§ What the task asks
Take the line that contains "List each element's" as the first line and the final line of the records as the last; return exactly those lines and the lines between.

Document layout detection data
---+---
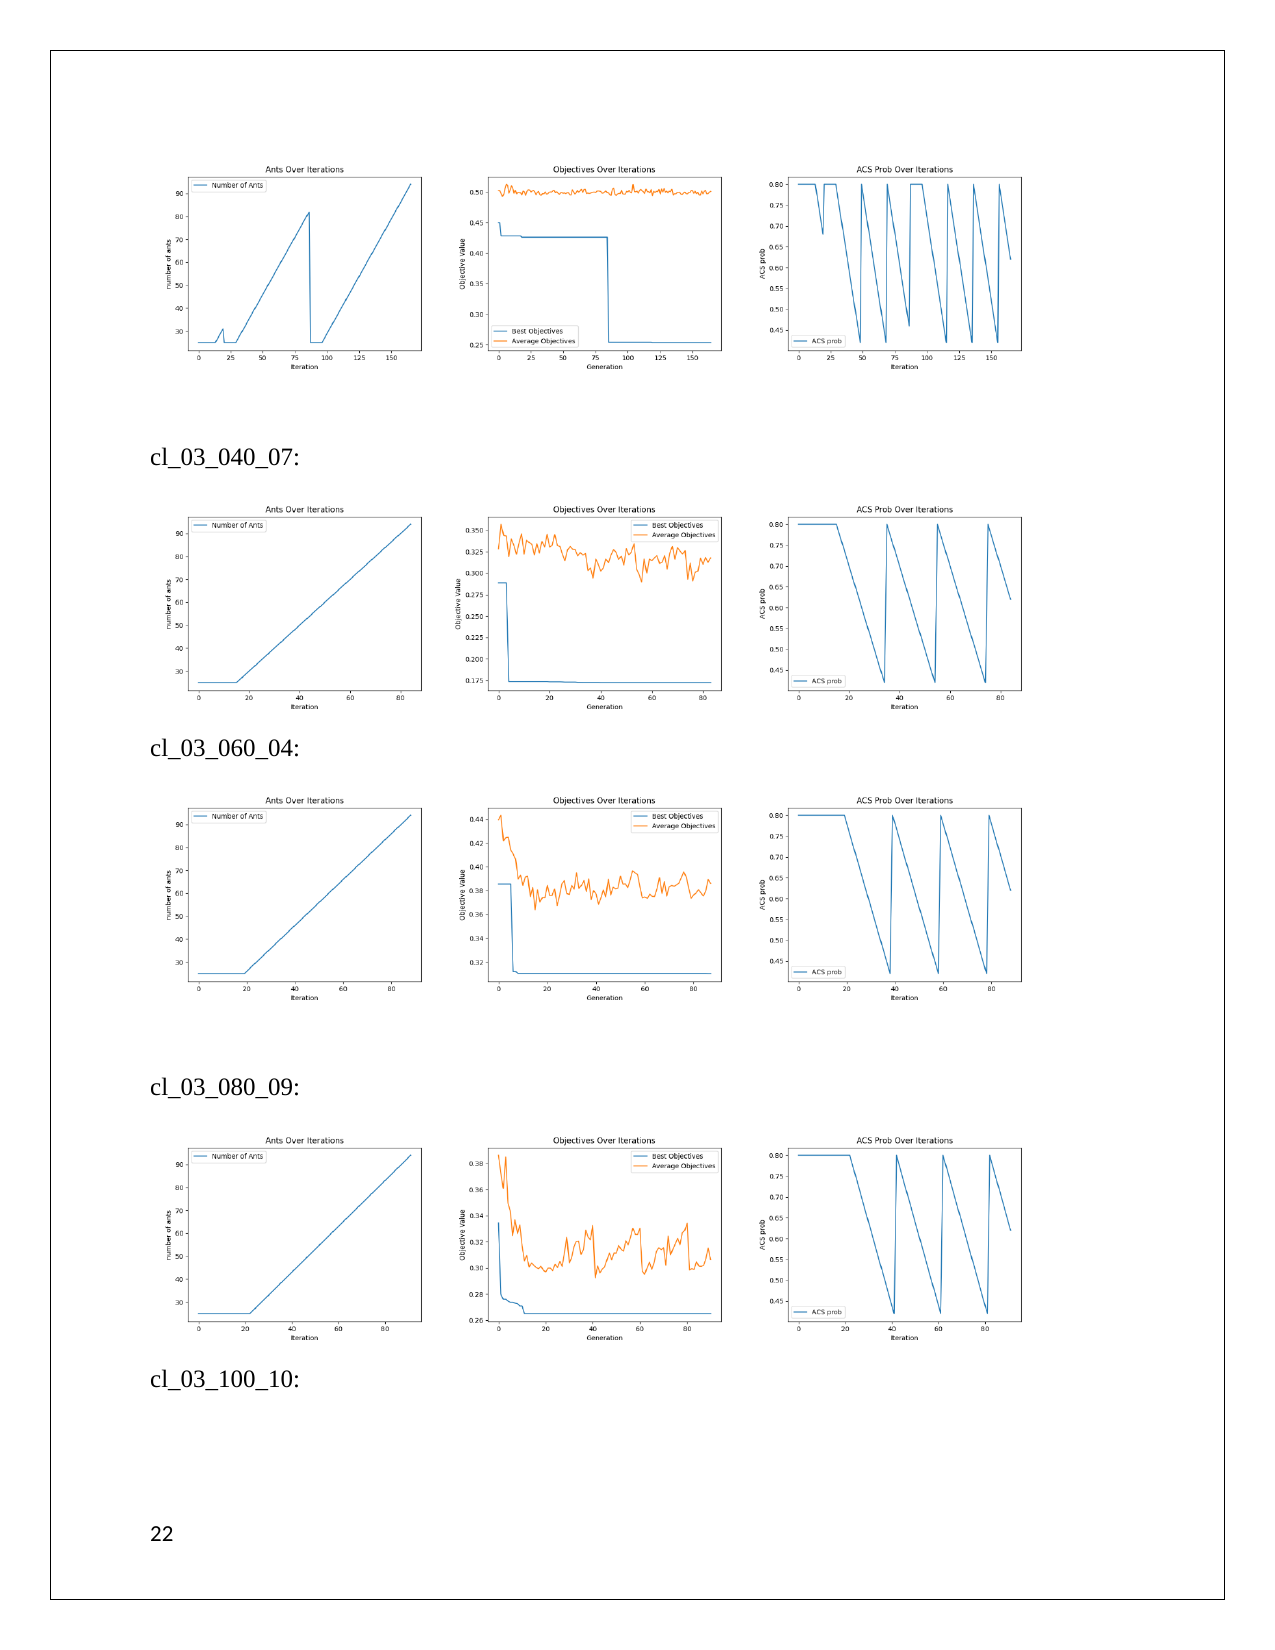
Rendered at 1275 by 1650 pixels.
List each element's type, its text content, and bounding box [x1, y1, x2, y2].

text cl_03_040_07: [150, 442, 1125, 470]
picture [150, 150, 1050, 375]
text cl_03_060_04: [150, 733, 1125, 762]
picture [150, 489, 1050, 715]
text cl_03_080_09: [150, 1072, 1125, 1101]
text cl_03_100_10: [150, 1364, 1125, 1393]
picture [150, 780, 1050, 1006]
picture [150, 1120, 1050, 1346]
---+---
§ Result of the exercise
List each element's type, its text content, and bounding box [x1, y1, x2, y2].

text cl_03_040_07: [150, 442, 1125, 470]
picture [150, 150, 1050, 375]
text cl_03_060_04: [150, 733, 1125, 762]
picture [150, 489, 1050, 715]
text cl_03_080_09: [150, 1072, 1125, 1101]
text cl_03_100_10: [150, 1364, 1125, 1393]
picture [150, 780, 1050, 1006]
picture [150, 1120, 1050, 1346]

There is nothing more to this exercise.